Re: Sudden problems with LWP::UserAgent
by Corion (Patriarch) on Oct 27, 2010 at 07:08 UTC

    HTTP error 403, "Forbidden" - this should tell you that the website administrator does not want you visiting anymore.

      Their user agreement does not forbid auto retrival of quotes. http://www.nse-india.com/disclaimer.htm I am using it for a legitimate purpose. Thanks Uday

        This is not an issue where Perl is of relevance. You are violating the web sites terms of use. They block you.

        It does not matter whether you claim you have a "legitimate purpose", and Perl does not come into it. Talk to them, most likely you can pay for better access to their data.

        That's a disclaimer, not a user agreement!! Maybe they do not mind interactive use but do not want scripts hitting it. That's their call to make, just like they can cut you off if they want to. I think Corion has called this one correctly.

        Elda Taluta; Sarks Sark; Ark Arks

Re: Sudden problems with LWP::UserAgent
by morgon (Priest) on Oct 27, 2010 at 14:35 UTC
    Have you tried acessing the page with a browser?

    Could it be that you need to get a new cookie (I think you are storing and reusing cookies).

    Have you tried setting the user-agent to that of the google-bot?

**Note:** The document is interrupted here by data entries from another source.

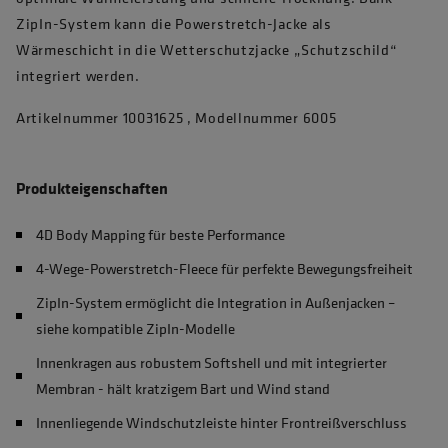
ZipIn-System kann die Powerstretch-Jacke als
Wärmeschicht in die Wetterschutzjacke „Schutzschild“
integriert werden.
Artikelnummer 10031625 , Modellnummer 6005
Produkteigenschaften
4D Body Mapping für beste Performance
4-Wege-Powerstretch-Fleece für perfekte Bewegungsfreiheit
ZipIn-System ermöglicht die Integration in Außenjacken –
siehe kompatible ZipIn-Modelle
Innenkragen aus robustem Softshell und mit integrierter
Membran - hält kratzigem Bart und Wind stand
Innenliegende Windschutzleiste hinter Frontreißverschluss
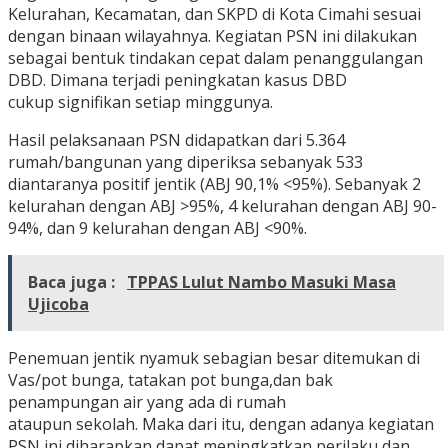
Kelurahan, Kecamatan, dan SKPD di Kota Cimahi sesuai
dengan binaan wilayahnya. Kegiatan PSN ini dilakukan
sebagai bentuk tindakan cepat dalam penanggulangan
DBD. Dimana terjadi peningkatan kasus DBD
cukup signifikan setiap minggunya.
Hasil pelaksanaan PSN didapatkan dari 5.364
rumah/bangunan yang diperiksa sebanyak 533
diantaranya positif jentik (ABJ 90,1% <95%). Sebanyak 2
kelurahan dengan ABJ >95%, 4 kelurahan dengan ABJ 90-
94%, dan 9 kelurahan dengan ABJ <90%.
Baca juga :
TPPAS Lulut Nambo Masuki Masa
Ujicoba
Penemuan jentik nyamuk sebagian besar ditemukan di
Vas/pot bunga, tatakan pot bunga,dan bak
penampungan air yang ada di rumah
ataupun sekolah. Maka dari itu, dengan adanya kegiatan
PSN ini diharapkan dapat meningkatkan perilaku dan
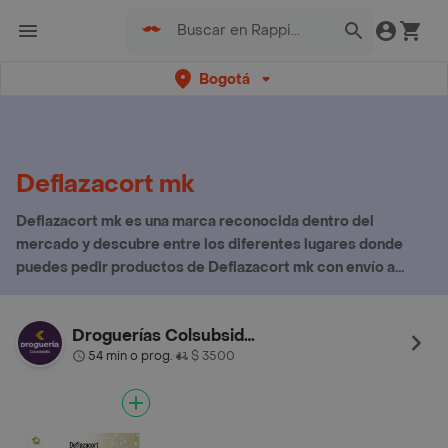
Bogotá
Deflazacort mk
Deflazacort mk es una marca reconocida dentro del
mercado y descubre entre los diferentes lugares donde
puedes pedir productos de Deflazacort mk con envío a
domicilio
Droguerías Colsubsidio
54 min o prog.
$ 3500
•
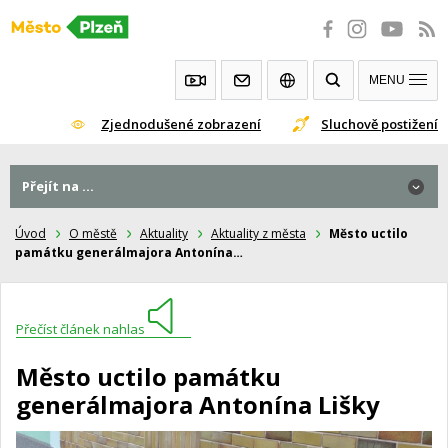
Přeskočit
na
obsah
MENU
Zjednodušené zobrazení
Sluchově postižení
Přejít na ...
Úvod
O městě
Aktuality
Aktuality z města
Město uctilo
památku generálmajora Antonína…
Přečíst článek nahlas
Město uctilo památku
generálmajora Antonína Lišky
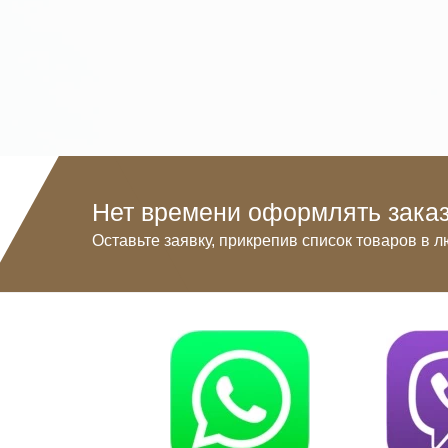
Нет времени оформлять заказ
Оставьте заявку, прикрепив список товаров в л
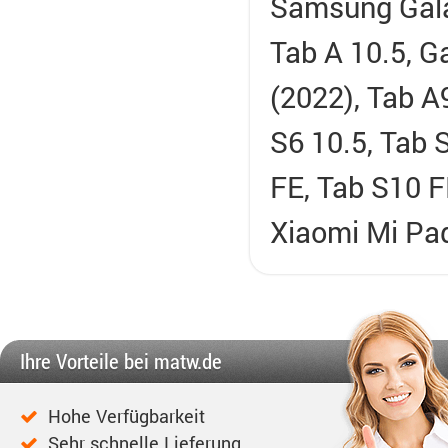
Samsung Gala
Tab A 10.5, G
(2022), Tab A
S6 10.5, Tab S
FE, Tab S10 F
Xiaomi Mi Pad 
Ihre Vorteile bei matw.de
Hohe Verfügbarkeit
Sehr schnelle Lieferung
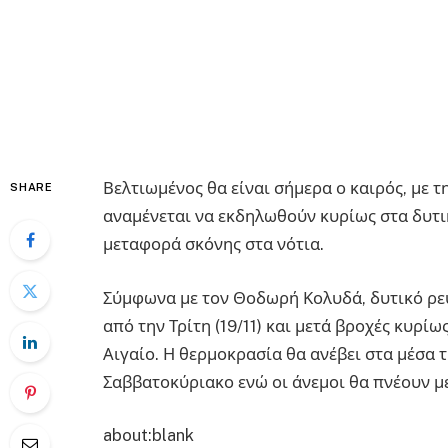
Βελτιωμένος θα είναι σήμερα ο καιρός, με 
SHARE
αναμένεται να εκδηλωθούν κυρίως στα δυτικ
μεταφορά σκόνης στα νότια.
Σύμφωνα με τον Θοδωρή Κολυδά, δυτικό ρε
από την Τρίτη (19/11) και μετά βροχές κυρί
Αιγαίο. Η θερμοκρασία θα ανέβει στα μέσα 
Σαββατοκύριακο ενώ οι άνεμοι θα πνέουν μ
about:blank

      I did not try google bot. But I did try RobotUA of LWP and that didnt help either. I will investigate further and update once successful.

      Thanks Uday

        I got it working again. Looks like they now expect
        'Accept' => 'text/html,application/xhtml+xml,application/xml;q=0.9,*/* +;q=0.8',

        as a header field. I however am plugging in all the http headers that firefox uses for my pages of interest so that I don't end in this trouble again.

        Thanks and Regards
        Uday
A reply falls below the community's threshold of quality. You may see it by logging in.